Don't know what else to do. It feels feeble, but I am so let down by the official bias against whistle-blowers / whistle-blowing . I agree with Snowden's father that Attorney General Holder's promising that Snowden wouldn't get the death penalty and wouldn't be tortured if he returns to the U.S. - already shows bias and assumption of guilt. As Snowden's Dad said, Holder should have been voicing "rule of law," and "trial by peers," etc. "Presumption of innocence until proven guilty." Why is Holder so uninformed as to go with the bias he shows? Have we no adults left on the scene? Well, young adults Manning and Snowden certainly earn "adult" label. They've voluntarily put themselves into the scene.
 
 
+10 # Kathymoi 2013-07-27 14:58
$1.3 million to a foreign intelligence service, and the Iraq logs $1.9 million.
--- umm, is Bradley Manning being charged with releasing for free information that could have been sold (by whom) to a foreign intelligence service? Or, is he charged with releasing for free information which would save the foreign intelligence $1.9 million to acquire via their own efforts? Or, is he charged with releasing for free information that the foreign intelligence could then use to save itself $1.9 million in military efforts? What is the crime and what does the dollar value of the information refer to? How does it relate to the safety of American citizens or residents of the United States? It has never been clear what danger Bradley Manning's releases ever posed to the safety of our country, of our citizens, or of the residents of this United States.
 
 
+14 # reiverpacific 2013-07-27 15:25
Quoting Kathymoi:
$1.3 million to a foreign intelligence service, and the Iraq logs $1.9 million.

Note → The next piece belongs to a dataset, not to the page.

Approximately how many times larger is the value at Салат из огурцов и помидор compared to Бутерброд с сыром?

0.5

--- umm, is Bradley Manning being charged with releasing for free information that could have been sold (by whom) to a foreign intelligence service? Or, is he charged with releasing for free information which would save the foreign intelligence $1.9 million to acquire via their own efforts? Or, is he charged with releasing for free information that the foreign intelligence could then use to save itself $1.9 million in military efforts? What is the crime and what does the dollar value of the information refer to? How does it relate to the safety of American citizens or residents of the United States? It has never been clear what danger Bradley Manning's releases ever posed to the safety of our country, of our citizens, or of the residents of this United States.

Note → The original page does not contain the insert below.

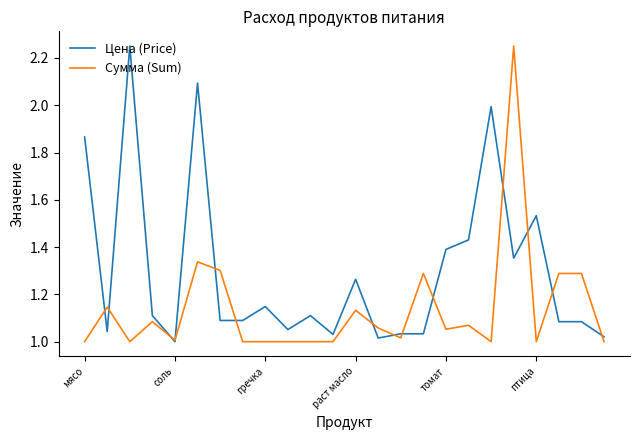

True or false: Сумма (Sum) and Цена (Price) intersect in this chart.

True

Aye, only to those who are the real traitors, finks and nepotists. Wonder if he's had any information through his hands about the Iraq "missing billions"?

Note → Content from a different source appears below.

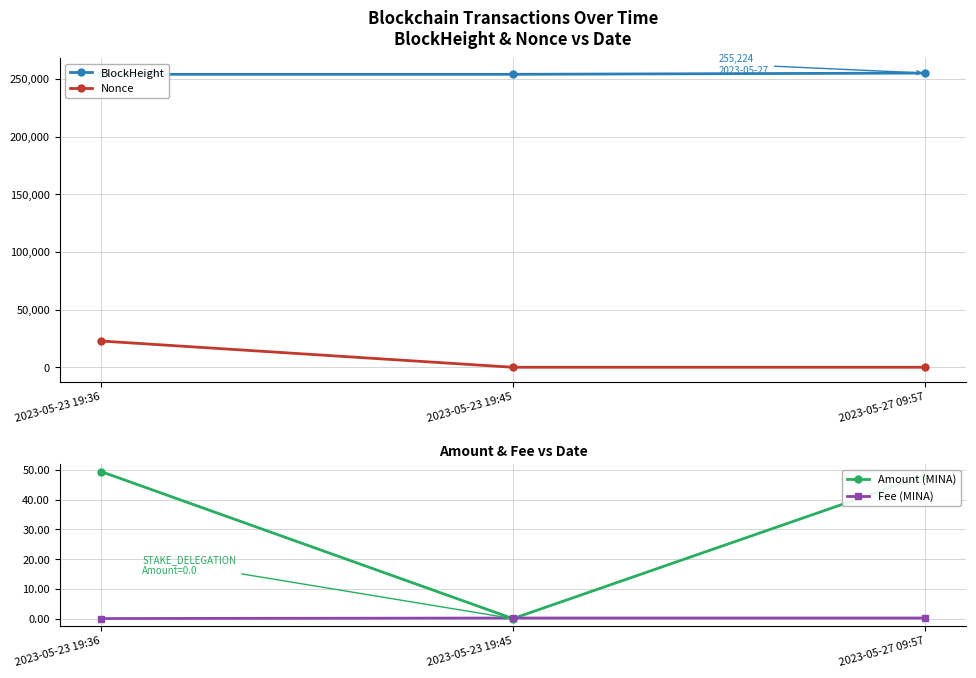

What position from the right is 2023-05-23 19:36?

3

I'll bet my kilted toosh that KBR/Haliburton/ Cheyn-gang/Dimw its/Blair want him shut up!
 
 
+3 # phrixus 2013-07-28 09:16
I suspect the "increased security" is adjunct to implying that since Manning is a "traitor" his so-called trial may attract other "traitors" some of whom may be "terrorists." It's another way of suggesting he's guilty before the court renders an official verdict.
 
 
0 # babalu 2013-07-31 05:34
Copyright violation? This might appear to be off-thread, but this could explain why they brought up the value of the secrets. He stole government-owne d information and there is an economic value to that information that could support a copyright violation. However, we HOPE the government itself is not selling such information. In government hands and by government dissemination (many generals go on the news shows and spill the beans), these secrets do NOT have economic value, only to a "traitor" would would sell them.